Deployment and retraining automation with ML Go! has revolutionized iFood and is backed by SageMaker Pipelines and SageMaker Inference. This has made it possible for the business to confidently release updates, quickly iterate on its machine learning models, and preserve the continuous functionality and dependability of its intelligent apps. Furthermore, the development of AI inference capabilities within the platform has been greatly aided by iFood’s strategic alliance with the SageMaker Inference team.
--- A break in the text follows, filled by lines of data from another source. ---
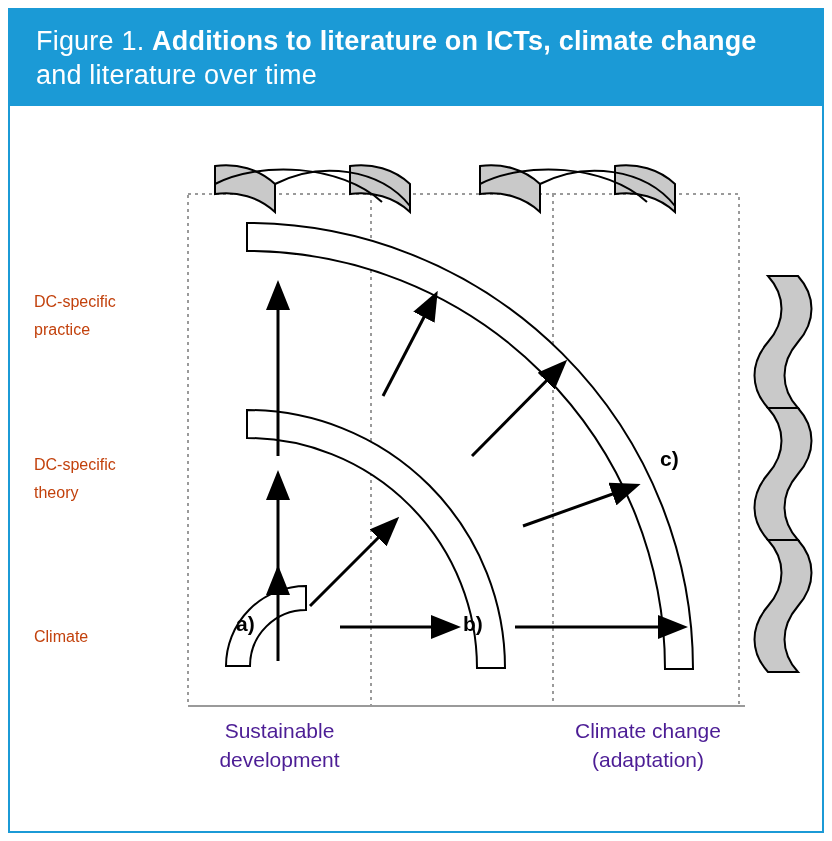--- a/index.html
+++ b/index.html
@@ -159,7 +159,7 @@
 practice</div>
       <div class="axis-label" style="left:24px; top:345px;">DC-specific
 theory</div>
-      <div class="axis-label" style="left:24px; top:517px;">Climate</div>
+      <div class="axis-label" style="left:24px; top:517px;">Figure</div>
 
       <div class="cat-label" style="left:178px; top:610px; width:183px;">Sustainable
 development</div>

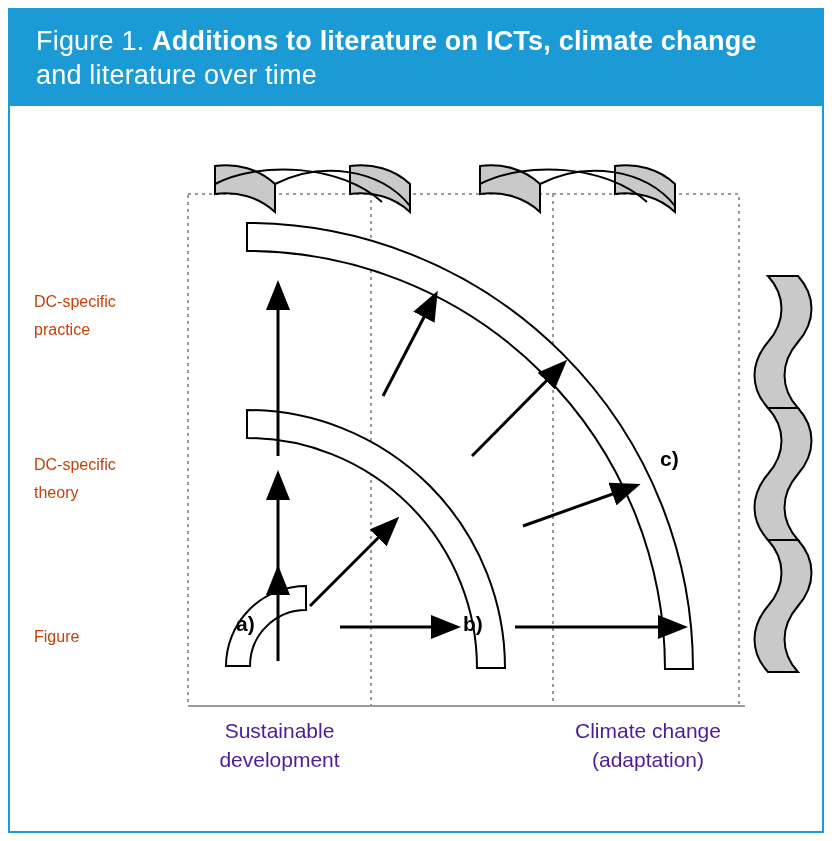--- a/index.html
+++ b/index.html
@@ -66,7 +66,7 @@
   .cat-label {
     position: absolute;
     font-size: 21px;
-    color: #4c1d95;
+    color: #3b82f6;
     line-height: 29px;
     text-align: center;
     white-space: pre-line;

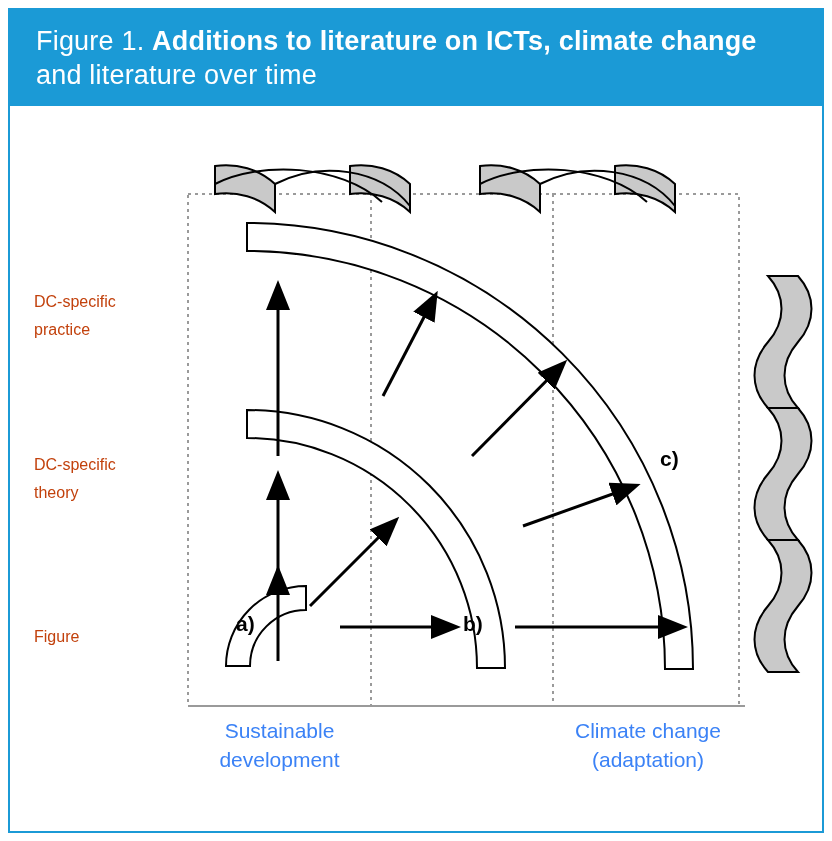--- a/index.html
+++ b/index.html
@@ -163,7 +163,7 @@
 
       <div class="cat-label" style="left:178px; top:610px; width:183px;">Sustainable
 development</div>
-      <div class="cat-label" style="left:543px; top:610px; width:190px;">Climate change
+      <div class="cat-label" style="left:543px; top:610px; width:190px;">Figure change
 (adaptation)</div>
 
       <div class="marker" style="left:226px; top:506px;">a)</div>

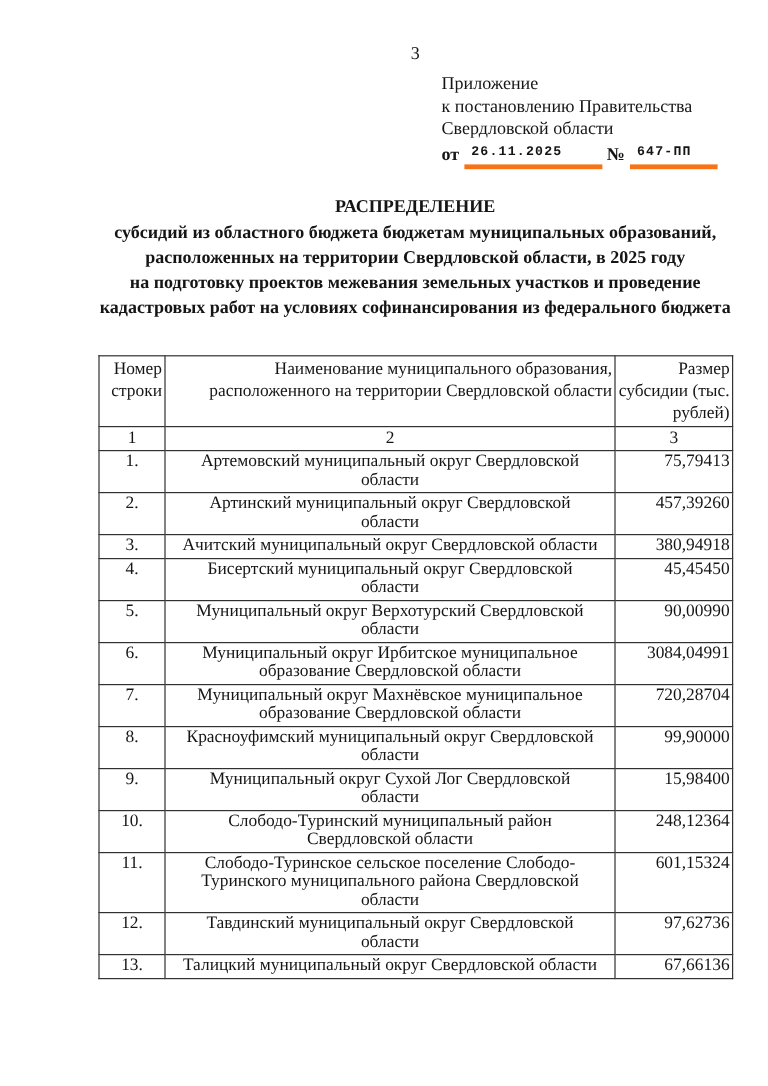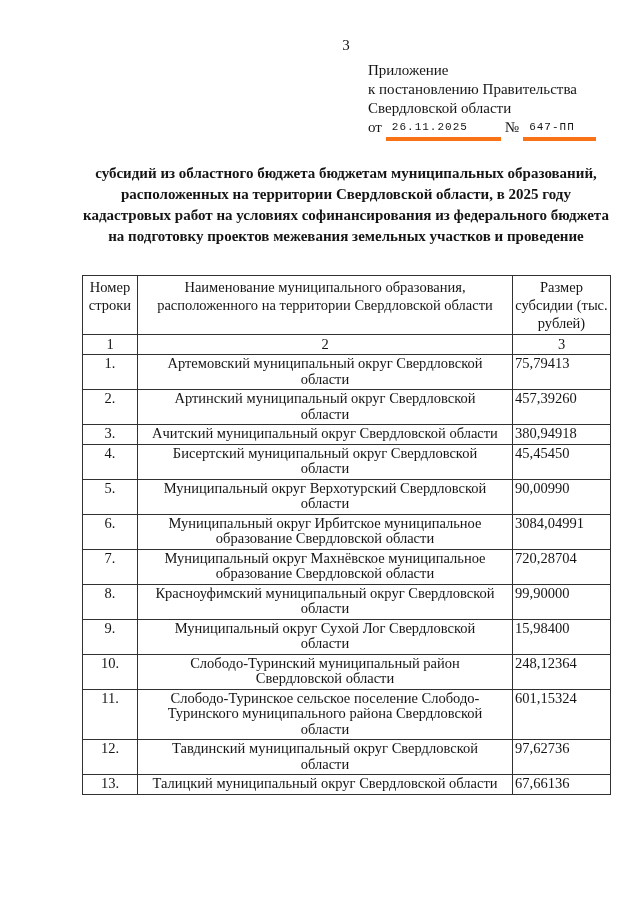--- a/index.html
+++ b/index.html
@@ -19,7 +19,7 @@
     font-size: 15px; line-height: 19px;
     white-space: nowrap; width: 242px;
   }
-  .appendix-ref { display: flex; align-items: flex-start; }
+  .appendix-ref { display: flex; align-items: center; font-weight: bold; }
   .fill {
     display: inline-block; border-bottom: 4px solid #f97316;
     font-family: "Liberation Mono", monospace; font-size: 11px;

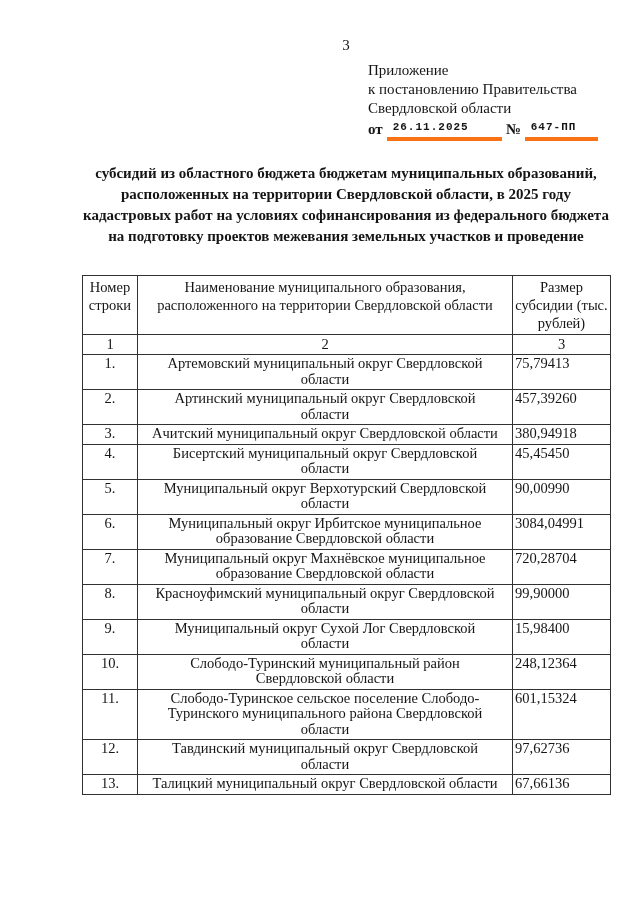--- a/index.html
+++ b/index.html
@@ -71,6 +71,7 @@
   </div>
 
   <div class="doc-title">
+    <div>РАСПРЕДЕЛЕНИЕ</div>
     <div>субсидий из областного бюджета бюджетам муниципальных образований,</div>
     <div>расположенных на территории Свердловской области, в 2025 году</div>
     <div>кадастровых работ на условиях софинансирования из федерального бюджета</div>

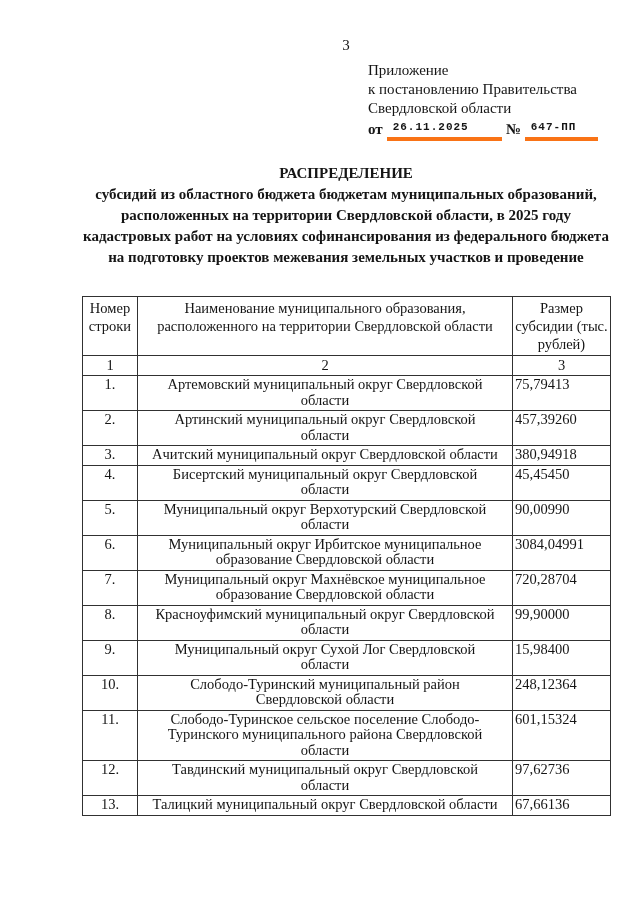--- a/index.html
+++ b/index.html
@@ -74,8 +74,8 @@
     <div>РАСПРЕДЕЛЕНИЕ</div>
     <div>субсидий из областного бюджета бюджетам муниципальных образований,</div>
     <div>расположенных на территории Свердловской области, в 2025 году</div>
+    <div>на подготовку проектов межевания земельных участков и проведение</div>
     <div>кадастровых работ на условиях софинансирования из федерального бюджета</div>
-    <div>на подготовку проектов межевания земельных участков и проведение</div>
   </div>
 
   <table class="subsidy-table">

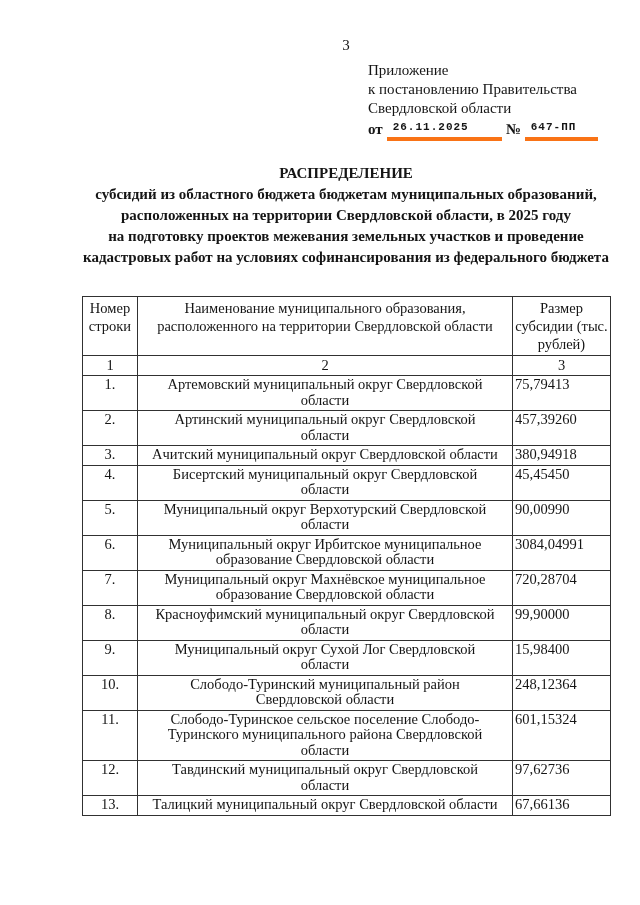--- a/index.html
+++ b/index.html
@@ -45,7 +45,7 @@
     font-weight: normal;
     padding: 1px 2px 2px;
   }
-  .subsidy-table th { text-align: center; line-height: 18px; padding-top: 2px; }
+  .subsidy-table th { text-align: right; line-height: 18px; padding-top: 2px; }
   .col-num-row td { text-align: center; line-height: 16px; }
   .c-num { text-align: center; }
   .c-name { text-align: center; padding-left: 7px; padding-right: 4px; white-space: pre-line; }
A larger spectrum of customers are now benefiting from the cost and performance optimizations, scalability enhancements, and model deployment feature simplifications that iFood helped develop through this partnership.

By utilizing SageMaker’s capabilities, iFood has been able to unleash the revolutionary potential of AI and ML, providing cutting-edge solutions that improve customer satisfaction and solidify its position as Latin America’s top food-tech platform. The strength of cloud-based AI infrastructure and the importance of strategic alliances in promoting technology-driven business transformation are demonstrated by this journey.

You can maximize SageMaker’s potential for your company, spur innovation, and maintain your competitive edge by taking a cue from iFood.